> _TO-DO ITEM_:
Word for word, reproduce every line of the data below.

> _AVAILABLE RECORDS_:
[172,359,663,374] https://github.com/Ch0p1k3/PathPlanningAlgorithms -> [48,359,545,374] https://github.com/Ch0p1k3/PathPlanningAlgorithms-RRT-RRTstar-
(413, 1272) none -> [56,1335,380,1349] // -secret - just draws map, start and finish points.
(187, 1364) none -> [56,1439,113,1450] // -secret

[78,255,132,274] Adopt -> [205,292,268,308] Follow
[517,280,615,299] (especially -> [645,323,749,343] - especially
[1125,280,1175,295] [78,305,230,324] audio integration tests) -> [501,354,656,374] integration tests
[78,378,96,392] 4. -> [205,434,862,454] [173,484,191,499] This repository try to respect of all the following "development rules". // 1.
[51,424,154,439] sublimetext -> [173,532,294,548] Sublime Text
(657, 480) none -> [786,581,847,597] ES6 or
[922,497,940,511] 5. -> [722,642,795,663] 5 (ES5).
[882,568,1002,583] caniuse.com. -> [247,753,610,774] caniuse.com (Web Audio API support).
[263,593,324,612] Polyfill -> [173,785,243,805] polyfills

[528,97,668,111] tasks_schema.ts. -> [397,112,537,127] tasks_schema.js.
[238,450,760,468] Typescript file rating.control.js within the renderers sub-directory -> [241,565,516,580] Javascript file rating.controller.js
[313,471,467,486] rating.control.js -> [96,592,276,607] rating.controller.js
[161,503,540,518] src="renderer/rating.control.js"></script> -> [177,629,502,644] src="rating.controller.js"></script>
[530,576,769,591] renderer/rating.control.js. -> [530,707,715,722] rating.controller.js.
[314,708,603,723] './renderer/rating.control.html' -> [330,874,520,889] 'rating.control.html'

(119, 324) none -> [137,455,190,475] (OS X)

> _PROBLEM SOLUTION_:
[172,359,663,374] https://github.com/Ch0p1k3/PathPlanningAlgorithms -> [48,359,545,374] https://github.com/Ch0p1k3/PathPlanningAlgorithms-RRT-RRTstar-
(413, 1272) none -> [56,1335,380,1349] // -secret - just draws map, start and finish points.
(187, 1364) none -> [56,1439,113,1450] // -secret

[78,255,132,274] Adopt -> [205,292,268,308] Follow
[517,280,615,299] (especially -> [645,323,749,343] - especially
[1125,280,1175,295] [78,305,230,324] audio integration tests) -> [501,354,656,374] integration tests
[78,378,96,392] 4. -> [205,434,862,454] [173,484,191,499] This repository try to respect of all the following "development rules". // 1.
[51,424,154,439] sublimetext -> [173,532,294,548] Sublime Text
(657, 480) none -> [786,581,847,597] ES6 or
[922,497,940,511] 5. -> [722,642,795,663] 5 (ES5).
[882,568,1002,583] caniuse.com. -> [247,753,610,774] caniuse.com (Web Audio API support).
[263,593,324,612] Polyfill -> [173,785,243,805] polyfills

[528,97,668,111] tasks_schema.ts. -> [397,112,537,127] tasks_schema.js.
[238,450,760,468] Typescript file rating.control.js within the renderers sub-directory -> [241,565,516,580] Javascript file rating.controller.js
[313,471,467,486] rating.control.js -> [96,592,276,607] rating.controller.js
[161,503,540,518] src="renderer/rating.control.js"></script> -> [177,629,502,644] src="rating.controller.js"></script>
[530,576,769,591] renderer/rating.control.js. -> [530,707,715,722] rating.controller.js.
[314,708,603,723] './renderer/rating.control.html' -> [330,874,520,889] 'rating.control.html'

(119, 324) none -> [137,455,190,475] (OS X)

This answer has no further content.